[Human pose keypoint data]
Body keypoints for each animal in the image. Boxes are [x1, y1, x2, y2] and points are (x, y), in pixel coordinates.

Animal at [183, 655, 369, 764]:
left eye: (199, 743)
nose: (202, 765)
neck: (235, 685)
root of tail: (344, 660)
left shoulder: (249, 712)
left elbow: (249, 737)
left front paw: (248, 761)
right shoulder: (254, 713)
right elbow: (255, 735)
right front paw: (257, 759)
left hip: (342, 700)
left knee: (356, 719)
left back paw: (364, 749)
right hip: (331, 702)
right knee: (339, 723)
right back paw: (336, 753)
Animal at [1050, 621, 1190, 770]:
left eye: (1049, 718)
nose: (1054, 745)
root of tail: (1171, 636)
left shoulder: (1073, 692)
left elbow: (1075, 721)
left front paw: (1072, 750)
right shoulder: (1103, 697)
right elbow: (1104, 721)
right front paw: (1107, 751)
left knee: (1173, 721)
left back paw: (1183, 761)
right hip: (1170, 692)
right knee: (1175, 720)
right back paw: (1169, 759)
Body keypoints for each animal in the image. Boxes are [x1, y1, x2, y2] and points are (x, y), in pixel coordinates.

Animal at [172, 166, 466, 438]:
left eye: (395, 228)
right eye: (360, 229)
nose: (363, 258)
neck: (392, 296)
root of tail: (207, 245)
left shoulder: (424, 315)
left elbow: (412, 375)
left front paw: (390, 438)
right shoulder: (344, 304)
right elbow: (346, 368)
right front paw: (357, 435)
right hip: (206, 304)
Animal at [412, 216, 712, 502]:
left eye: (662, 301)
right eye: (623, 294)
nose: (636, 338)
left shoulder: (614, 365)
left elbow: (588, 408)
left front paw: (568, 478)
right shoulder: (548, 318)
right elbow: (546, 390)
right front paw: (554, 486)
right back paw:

- _Directions_
Transcribe the records above exactly, keeping every line.

- _Exercise result_
Body keypoints for each animal in the image. Boxes are [x1, y1, x2, y2] and points are (x, y), in pixel coordinates.

Animal at [183, 655, 369, 764]:
left eye: (199, 743)
nose: (202, 765)
neck: (235, 685)
root of tail: (344, 660)
left shoulder: (249, 712)
left elbow: (249, 737)
left front paw: (248, 761)
right shoulder: (254, 713)
right elbow: (255, 735)
right front paw: (257, 759)
left hip: (342, 700)
left knee: (356, 719)
left back paw: (364, 749)
right hip: (331, 702)
right knee: (339, 723)
right back paw: (336, 753)
Animal at [1050, 621, 1190, 770]:
left eye: (1049, 718)
nose: (1054, 745)
root of tail: (1171, 636)
left shoulder: (1073, 692)
left elbow: (1075, 721)
left front paw: (1072, 750)
right shoulder: (1103, 697)
right elbow: (1104, 721)
right front paw: (1107, 751)
left knee: (1173, 721)
left back paw: (1183, 761)
right hip: (1170, 692)
right knee: (1175, 720)
right back paw: (1169, 759)
Body keypoints for each animal in the image. Boxes are [x1, y1, x2, y2] and points are (x, y), in pixel coordinates.

Animal at [172, 166, 466, 438]:
left eye: (395, 228)
right eye: (360, 229)
nose: (363, 258)
neck: (392, 296)
root of tail: (207, 245)
left shoulder: (424, 315)
left elbow: (412, 375)
left front paw: (390, 438)
right shoulder: (344, 304)
right elbow: (346, 368)
right front paw: (357, 435)
right hip: (206, 304)
Animal at [412, 216, 712, 502]:
left eye: (662, 301)
right eye: (623, 294)
nose: (636, 338)
left shoulder: (614, 365)
left elbow: (588, 408)
left front paw: (568, 478)
right shoulder: (548, 318)
right elbow: (546, 390)
right front paw: (554, 486)
right back paw:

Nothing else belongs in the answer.